Namun, Natalia akhirnya berubah pikiran dan mewujudkan keinginan itu. Niatnya adalah membuat film dari, oleh, dan untuk kaum yang kurang beruntung. Momen tersebut terjadi pada pertengahan tahun ini. Dia hanya punya waktu tiga pekan untuk membuat film dokumenter yang akhirnya ditampilkan di Institut Francais Jakarta atas prakarsa Duta Besar Prancis untuk Indonesia Corinne Breuze pada 7 Juli lalu. Ketika itu, judulnya adalah Du Fond Du Coeur (Dari Lubuk Hati Terdalam).

Nah, selanjutnya, Natalia berkesempatan melakukan screening atau pemutaran terbatas di Manila. ”Saya dipertemukan oleh Tuhan dengan orang-orang yang sebelumnya tidak saling kenal,” ungkapnya. Di antaranya, Bruce Winton, GM Marriott Hotel Manila yang menghubungkannya dengan Owen Cammayo, direktur corporate communication Resort World Manila.

Natalia menyatakan sama sekali tidak punya dasar ilmu pembuatan film. ”Waktu ditanya orang bioskop, format filmnya apakah sudah DCP, saya enggak ngerti apa itu,” ungkapnya.

Natalia yakin, dengan niat baik, jalannya akan dipermudah. Kemudian, dia dipertemukan dengan Ahsan Andrian yang menjadi editor film, Kurniawan Biantoro yang membuat motion graphic, Sulistyaningrum Anuraga selaku asisten produser, serta Andhy Pulung dan Edwin Wiranta yang membuatkan format digital cinema package (DCP) film tersebut. Ada pula Jaron Nepomuceno yang men-shoot beberapa scene di Manila dan banyak lainnya. ”Semua rela tidak dibayar. Itulah mengapa saya katakan bujet film ini nol rupiah. Modalnya hati,” ucap Natalia.

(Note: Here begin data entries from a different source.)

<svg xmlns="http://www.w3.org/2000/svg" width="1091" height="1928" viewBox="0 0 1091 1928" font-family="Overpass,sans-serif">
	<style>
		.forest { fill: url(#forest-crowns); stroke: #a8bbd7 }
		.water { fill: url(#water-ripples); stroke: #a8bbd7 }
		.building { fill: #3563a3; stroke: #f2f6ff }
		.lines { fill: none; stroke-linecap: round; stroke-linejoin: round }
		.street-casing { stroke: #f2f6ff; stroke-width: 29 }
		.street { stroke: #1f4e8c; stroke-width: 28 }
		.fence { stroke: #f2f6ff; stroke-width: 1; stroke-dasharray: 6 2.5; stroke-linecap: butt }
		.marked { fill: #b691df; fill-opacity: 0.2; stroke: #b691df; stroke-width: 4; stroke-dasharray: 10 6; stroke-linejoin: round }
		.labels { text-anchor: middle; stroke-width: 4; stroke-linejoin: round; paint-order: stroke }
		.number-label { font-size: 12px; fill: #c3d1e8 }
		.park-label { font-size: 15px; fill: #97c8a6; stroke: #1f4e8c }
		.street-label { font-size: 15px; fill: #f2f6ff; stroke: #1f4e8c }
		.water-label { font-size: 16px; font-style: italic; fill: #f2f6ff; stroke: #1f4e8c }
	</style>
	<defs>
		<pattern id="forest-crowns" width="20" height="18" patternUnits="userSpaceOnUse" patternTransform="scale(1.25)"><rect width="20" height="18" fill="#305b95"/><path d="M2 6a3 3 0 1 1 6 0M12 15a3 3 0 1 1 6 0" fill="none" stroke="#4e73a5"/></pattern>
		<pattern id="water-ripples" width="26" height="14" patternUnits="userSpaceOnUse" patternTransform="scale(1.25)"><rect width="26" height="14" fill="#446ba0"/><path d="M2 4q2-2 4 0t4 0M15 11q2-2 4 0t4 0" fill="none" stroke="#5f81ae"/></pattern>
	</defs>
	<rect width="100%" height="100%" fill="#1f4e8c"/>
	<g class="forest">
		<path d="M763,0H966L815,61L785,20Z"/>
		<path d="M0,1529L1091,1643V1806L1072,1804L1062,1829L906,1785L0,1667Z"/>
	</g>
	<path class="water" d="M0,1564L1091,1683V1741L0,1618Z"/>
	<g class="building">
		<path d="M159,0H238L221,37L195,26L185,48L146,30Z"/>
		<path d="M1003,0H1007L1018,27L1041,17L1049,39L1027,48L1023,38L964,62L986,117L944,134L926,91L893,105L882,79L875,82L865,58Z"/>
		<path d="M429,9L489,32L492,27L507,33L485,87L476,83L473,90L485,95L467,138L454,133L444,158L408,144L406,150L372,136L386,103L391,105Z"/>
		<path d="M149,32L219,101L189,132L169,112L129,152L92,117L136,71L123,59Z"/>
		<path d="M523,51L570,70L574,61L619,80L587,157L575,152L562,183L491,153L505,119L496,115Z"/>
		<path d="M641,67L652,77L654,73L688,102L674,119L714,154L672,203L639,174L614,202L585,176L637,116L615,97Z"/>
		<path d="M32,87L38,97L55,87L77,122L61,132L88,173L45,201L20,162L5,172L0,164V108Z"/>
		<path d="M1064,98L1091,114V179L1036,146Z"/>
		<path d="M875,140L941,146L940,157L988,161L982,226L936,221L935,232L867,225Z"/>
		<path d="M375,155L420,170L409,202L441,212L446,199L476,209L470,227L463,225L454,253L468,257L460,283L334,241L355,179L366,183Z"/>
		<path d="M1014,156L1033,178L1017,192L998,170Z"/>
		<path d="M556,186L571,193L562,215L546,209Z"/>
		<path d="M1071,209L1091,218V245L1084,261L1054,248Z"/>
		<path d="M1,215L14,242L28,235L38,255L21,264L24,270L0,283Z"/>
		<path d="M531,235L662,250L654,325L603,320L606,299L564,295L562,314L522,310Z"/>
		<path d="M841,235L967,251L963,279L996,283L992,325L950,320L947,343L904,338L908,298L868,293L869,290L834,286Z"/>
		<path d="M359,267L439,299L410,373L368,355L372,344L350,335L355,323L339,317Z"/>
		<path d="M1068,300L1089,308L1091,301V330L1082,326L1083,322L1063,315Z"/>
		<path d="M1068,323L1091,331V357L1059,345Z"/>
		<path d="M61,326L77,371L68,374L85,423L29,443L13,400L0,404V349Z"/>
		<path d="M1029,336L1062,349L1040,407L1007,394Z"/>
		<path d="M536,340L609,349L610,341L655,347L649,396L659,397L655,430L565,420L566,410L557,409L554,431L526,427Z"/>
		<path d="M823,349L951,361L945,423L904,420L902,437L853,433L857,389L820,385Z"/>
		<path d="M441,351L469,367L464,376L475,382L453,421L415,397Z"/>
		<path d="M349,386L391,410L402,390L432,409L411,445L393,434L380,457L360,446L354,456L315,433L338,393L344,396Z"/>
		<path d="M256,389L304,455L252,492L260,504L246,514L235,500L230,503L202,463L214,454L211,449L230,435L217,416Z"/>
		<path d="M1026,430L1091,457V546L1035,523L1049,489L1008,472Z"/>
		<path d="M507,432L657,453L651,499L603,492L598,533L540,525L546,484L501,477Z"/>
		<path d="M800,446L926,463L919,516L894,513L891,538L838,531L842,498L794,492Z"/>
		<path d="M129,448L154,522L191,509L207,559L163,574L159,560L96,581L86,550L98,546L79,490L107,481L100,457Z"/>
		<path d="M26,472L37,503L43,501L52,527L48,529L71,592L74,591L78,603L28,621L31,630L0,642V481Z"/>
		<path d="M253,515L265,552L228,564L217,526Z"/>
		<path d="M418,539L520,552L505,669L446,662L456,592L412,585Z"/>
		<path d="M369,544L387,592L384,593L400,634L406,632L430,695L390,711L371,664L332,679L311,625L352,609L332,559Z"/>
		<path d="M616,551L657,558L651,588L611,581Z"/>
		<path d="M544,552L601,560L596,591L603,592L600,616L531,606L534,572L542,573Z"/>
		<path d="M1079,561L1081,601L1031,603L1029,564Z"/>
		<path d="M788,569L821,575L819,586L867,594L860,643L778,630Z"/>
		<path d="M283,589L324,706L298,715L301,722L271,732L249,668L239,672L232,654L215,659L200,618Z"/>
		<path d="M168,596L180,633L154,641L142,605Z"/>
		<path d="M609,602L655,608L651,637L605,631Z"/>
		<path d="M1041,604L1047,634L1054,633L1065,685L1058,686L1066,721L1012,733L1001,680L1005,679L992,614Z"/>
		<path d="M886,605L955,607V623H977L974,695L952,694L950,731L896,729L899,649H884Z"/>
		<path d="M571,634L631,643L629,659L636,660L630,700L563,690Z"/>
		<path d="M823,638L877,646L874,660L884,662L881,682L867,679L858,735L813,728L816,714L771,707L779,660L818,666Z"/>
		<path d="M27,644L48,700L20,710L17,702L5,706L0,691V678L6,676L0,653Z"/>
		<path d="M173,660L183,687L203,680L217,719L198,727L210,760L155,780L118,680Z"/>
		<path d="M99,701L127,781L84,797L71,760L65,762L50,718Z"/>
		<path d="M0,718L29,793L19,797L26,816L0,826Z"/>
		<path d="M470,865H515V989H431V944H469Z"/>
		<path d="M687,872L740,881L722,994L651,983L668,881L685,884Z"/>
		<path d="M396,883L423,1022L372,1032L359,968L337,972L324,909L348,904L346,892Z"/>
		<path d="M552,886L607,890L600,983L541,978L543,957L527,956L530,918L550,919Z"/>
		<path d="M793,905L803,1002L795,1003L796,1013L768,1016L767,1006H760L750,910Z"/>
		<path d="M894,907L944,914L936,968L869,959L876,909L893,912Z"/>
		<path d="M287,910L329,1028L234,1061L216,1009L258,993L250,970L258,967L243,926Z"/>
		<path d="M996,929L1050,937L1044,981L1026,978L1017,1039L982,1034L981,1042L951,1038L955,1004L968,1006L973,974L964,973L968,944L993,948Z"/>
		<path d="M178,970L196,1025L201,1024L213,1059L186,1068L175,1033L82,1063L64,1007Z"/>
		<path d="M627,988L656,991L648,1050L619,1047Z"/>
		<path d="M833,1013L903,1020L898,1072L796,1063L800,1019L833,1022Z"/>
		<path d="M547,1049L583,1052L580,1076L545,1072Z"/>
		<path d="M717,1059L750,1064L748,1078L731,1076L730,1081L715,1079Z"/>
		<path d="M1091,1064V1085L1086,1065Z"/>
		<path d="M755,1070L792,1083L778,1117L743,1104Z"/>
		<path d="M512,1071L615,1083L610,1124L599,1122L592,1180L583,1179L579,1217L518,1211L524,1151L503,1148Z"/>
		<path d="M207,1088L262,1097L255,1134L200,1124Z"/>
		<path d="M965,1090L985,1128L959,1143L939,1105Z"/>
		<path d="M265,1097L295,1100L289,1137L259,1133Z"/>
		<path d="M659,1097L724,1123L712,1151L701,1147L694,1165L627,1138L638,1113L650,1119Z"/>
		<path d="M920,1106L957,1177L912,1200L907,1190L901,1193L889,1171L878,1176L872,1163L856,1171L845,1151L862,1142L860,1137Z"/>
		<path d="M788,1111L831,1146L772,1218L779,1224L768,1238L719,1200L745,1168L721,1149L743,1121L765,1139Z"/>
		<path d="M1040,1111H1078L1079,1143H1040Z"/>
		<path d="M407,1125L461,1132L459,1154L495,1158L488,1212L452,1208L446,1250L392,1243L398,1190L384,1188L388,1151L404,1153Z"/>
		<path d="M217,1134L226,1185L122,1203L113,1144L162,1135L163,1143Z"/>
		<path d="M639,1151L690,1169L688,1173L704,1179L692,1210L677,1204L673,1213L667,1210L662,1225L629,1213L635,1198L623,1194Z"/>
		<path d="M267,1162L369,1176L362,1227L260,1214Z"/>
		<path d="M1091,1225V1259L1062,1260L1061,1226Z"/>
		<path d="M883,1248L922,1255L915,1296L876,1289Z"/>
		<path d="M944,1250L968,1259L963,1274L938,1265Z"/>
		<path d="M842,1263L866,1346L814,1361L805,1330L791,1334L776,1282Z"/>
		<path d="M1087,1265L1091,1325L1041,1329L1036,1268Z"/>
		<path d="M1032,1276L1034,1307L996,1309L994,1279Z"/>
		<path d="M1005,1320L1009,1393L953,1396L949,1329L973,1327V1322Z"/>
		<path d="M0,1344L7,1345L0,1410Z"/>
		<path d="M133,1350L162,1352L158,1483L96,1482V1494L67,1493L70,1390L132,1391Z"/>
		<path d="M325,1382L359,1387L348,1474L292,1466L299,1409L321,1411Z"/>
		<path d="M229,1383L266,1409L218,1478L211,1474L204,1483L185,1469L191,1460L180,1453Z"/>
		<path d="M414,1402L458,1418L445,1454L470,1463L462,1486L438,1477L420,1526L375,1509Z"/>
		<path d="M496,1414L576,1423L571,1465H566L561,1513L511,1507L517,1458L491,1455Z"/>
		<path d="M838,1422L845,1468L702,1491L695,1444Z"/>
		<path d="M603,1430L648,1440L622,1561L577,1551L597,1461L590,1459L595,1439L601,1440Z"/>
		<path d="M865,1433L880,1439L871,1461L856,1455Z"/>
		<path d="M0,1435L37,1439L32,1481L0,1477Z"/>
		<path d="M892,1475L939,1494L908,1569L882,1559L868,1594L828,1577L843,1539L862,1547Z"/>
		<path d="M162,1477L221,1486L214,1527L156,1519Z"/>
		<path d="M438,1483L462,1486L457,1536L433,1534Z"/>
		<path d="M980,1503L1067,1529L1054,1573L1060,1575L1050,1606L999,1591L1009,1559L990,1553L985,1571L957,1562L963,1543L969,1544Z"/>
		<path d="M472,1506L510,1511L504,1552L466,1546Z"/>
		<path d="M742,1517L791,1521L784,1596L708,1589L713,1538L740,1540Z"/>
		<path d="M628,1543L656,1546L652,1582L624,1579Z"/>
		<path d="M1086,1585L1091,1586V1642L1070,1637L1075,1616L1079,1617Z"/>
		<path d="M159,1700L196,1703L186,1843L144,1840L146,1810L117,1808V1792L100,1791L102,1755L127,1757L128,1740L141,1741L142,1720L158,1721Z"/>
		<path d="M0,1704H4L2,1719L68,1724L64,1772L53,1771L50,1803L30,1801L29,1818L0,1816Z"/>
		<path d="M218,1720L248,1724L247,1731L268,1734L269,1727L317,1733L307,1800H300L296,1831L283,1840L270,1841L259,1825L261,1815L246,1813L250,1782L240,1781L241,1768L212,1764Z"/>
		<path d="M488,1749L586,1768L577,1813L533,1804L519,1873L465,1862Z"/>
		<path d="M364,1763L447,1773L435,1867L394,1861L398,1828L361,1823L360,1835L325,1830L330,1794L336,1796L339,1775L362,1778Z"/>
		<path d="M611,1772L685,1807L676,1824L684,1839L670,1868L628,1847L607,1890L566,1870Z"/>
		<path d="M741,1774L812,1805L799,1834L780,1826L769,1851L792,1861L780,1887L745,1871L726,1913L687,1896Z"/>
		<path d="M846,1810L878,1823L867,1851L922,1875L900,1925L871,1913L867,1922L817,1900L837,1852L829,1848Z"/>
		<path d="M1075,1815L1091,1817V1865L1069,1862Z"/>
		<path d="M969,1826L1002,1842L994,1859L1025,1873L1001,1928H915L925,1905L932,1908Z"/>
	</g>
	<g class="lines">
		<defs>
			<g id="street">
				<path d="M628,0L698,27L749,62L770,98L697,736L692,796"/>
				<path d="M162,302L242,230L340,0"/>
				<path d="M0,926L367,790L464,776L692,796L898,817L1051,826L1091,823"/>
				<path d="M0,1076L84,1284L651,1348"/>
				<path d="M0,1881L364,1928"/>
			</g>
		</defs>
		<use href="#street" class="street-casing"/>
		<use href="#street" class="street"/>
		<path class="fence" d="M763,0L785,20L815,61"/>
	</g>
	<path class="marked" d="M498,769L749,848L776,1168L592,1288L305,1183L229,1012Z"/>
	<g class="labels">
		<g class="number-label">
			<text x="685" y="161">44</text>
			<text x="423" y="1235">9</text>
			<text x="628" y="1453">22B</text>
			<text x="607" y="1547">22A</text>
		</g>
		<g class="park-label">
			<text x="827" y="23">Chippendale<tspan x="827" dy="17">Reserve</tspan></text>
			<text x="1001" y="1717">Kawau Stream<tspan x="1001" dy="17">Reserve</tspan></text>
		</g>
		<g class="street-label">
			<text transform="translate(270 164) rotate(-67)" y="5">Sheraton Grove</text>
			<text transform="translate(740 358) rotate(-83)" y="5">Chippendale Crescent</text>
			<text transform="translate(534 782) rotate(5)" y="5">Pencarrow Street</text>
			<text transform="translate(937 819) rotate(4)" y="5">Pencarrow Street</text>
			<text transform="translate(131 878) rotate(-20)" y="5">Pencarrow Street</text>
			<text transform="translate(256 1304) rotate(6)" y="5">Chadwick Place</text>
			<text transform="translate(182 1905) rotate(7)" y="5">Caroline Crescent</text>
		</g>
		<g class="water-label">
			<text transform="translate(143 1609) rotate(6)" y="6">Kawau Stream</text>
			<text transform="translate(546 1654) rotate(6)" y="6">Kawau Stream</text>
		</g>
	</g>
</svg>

Ada beberapa bintang yang bermain di film tersebut. Salah seorang di antaranya adalah Rachel Rotua Sinambela, 10, anak low vision (daya tangkap penglihatan minim) dari Tangerang, Banten, yang jago menyanyi. Ada pula Samsuri, 13, pengidap gangguan liver. Keduanya turut hadir di acara konferensi pers Sabtu lalu di Contempo FX Sudirman. Rachel memamerkan suara indahnya dengan menyanyikan lagu Andai Aku Bisa yang membuat terharu. Samsuri menceritakan keseruan saat syuting. ”Syutingnya naik mobil bagus banget (yang dimaksud adalah Porsche, Red). Seneng pokoknya,” ucap dia, lalu tersenyum malu-malu. Ada pula Pak Item, kepala pemulung di Semarang, Jawa Tengah, yang menjadi kamerawan untuk salah satu scene.